Gains in oil prices evaporated on Monday after a brief and chaotic insurrection in Russia, with investors questioning whether the turmoil in Moscow could disrupt global energy supplies.
US WTI crude briefly climbed 1.3% during Asian trading hours. But it later gave up those gains, last trading flat. Brent crude, the international benchmark, inched up 0.1%, trimming earlier advances. Both futures lost nearly 4% last week.
Russia glimpsed the threat of armed insurrection over the weekend, with Wagner Group mercenaries marching toward Moscow as President Vladimir Putin vowed retribution, before a sudden deal seemed to defuse the crisis as quickly as it had emerged.
Although the immediate risk of bloodshed appears to have dissipated, much remains uncertain. US Secretary of State Antony Blinken said Sunday that the insurrection shows “cracks” in Putin’s role as a leader of the country.
“The potential risks to watch may be on any renewed opposition from the Russian public to Putin’s leadership,” said Yeap Jun Rong, market analyst at IG Group.
Signs that global energy demand could weaken this year as economies slow have pushed US crude prices down by nearly 14% so far this year to just under $70 a barrel. (It peaked above $120 a year ago.) The international benchmark, Brent crude, is down by a similar margin.
But anything that could jeopardize Russia’s ability to keep supplying global energy markets will be watched anxiously by policymakers in the West and by the country’s biggest customers in Asia.
Stocks choppy
Asian stock markets were choppy on Monday.
Japan’s Nikkei 225 (N225) opened lower but soon reversed its losses and edged up 0.2%. South Korea’s Kospi also rebounded from opening losses and rose 0.5%. Hong Kong’s Hang Seng (HSI) Index traded slightly lower amid a seesaw session.
But China’s Shanghai Composite declined 0.7%, and Australia’s S&P/ASX 200 lost 0.5%.
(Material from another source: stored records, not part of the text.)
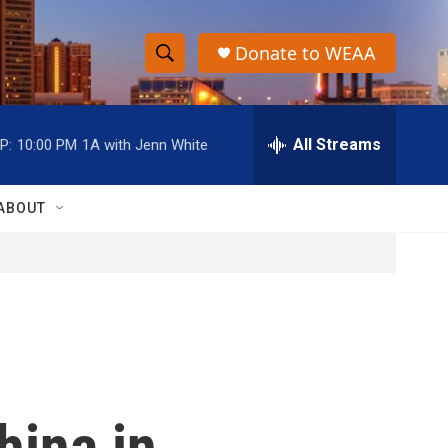
Donate to WEAA
S
S
e
h
a
r
All Streams
P:
10:00 PM
1A with Jenn White
o
c
h
w
Q
ABOUT
u
S
e
r
e
y
a
r
c
hina in
h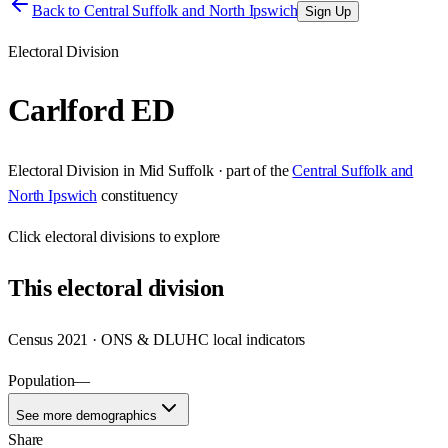
Back to
Central Suffolk and North Ipswich
Sign Up
Electoral Division
Carlford ED
Electoral Division
in
Mid Suffolk
· part of the
Central Suffolk and
North Ipswich
constituency
Click
electoral divisions
to explore
This
electoral division
Census 2021 · ONS & DLUHC local indicators
Population
—
See more demographics
Share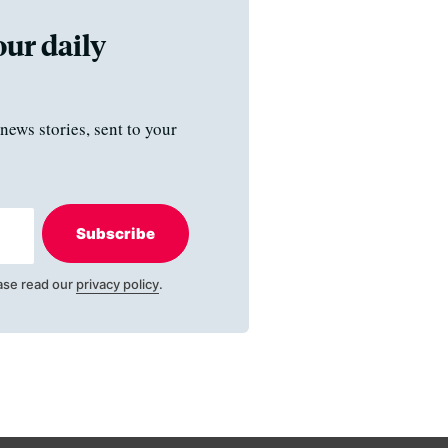
our daily
news stories, sent to your
Subscribe
ase read our
privacy policy
.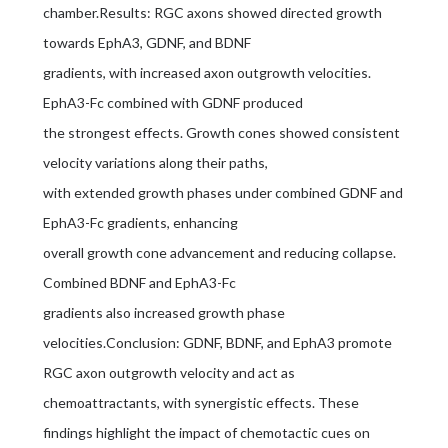
chamber.Results: RGC axons showed directed growth
towards EphA3, GDNF, and BDNF
gradients, with increased axon outgrowth velocities.
EphA3-Fc combined with GDNF produced
the strongest effects. Growth cones showed consistent
velocity variations along their paths,
with extended growth phases under combined GDNF and
EphA3-Fc gradients, enhancing
overall growth cone advancement and reducing collapse.
Combined BDNF and EphA3-Fc
gradients also increased growth phase
velocities.Conclusion: GDNF, BDNF, and EphA3 promote
RGC axon outgrowth velocity and act as
chemoattractants, with synergistic effects. These
findings highlight the impact of chemotactic cues on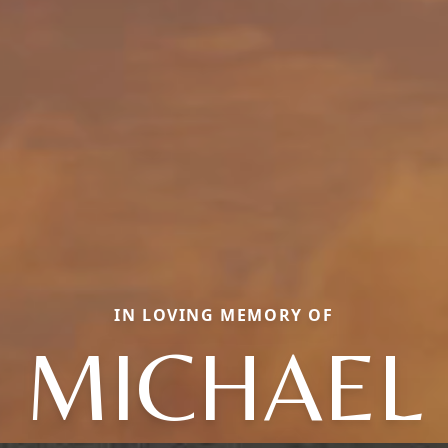
IN LOVING MEMORY OF
MICHAEL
“Stocks could get a momentary lift” on hopes that the Wagner insurrection could mark the start of an earlier end to the Ukraine conflict, but the weight of the current economic slowdown in the US and the continuation of higher interest rates are likely to drag stock prices lower, said Clifford Bennett, chief economist at Australia’s ACY Securities.
Last Friday, global markets fell broadly as investors became increasingly worried that more interest rate hikes by central banks would tip major economies into a prolonged recession.
Federal Reserve Chair Jerome Powell said last Wednesday that further rises in interest rates were likely necessary this year to bring US inflation down to the central bank’s 2% target.
This was followed by a sharper-than-expected hike in UK borrowing costs by the Bank of England Thursday, which opted for an increase of half a percentage point after data earlier this week revealed surprisingly stubborn inflation.
And then on Friday, data showed that Japanese inflation excluding fresh food and energy costs hit a 42-year high of 4.3%, fueling speculation the Bank of Japan might rethink its loose monetary policy and start tightening, CNN reports.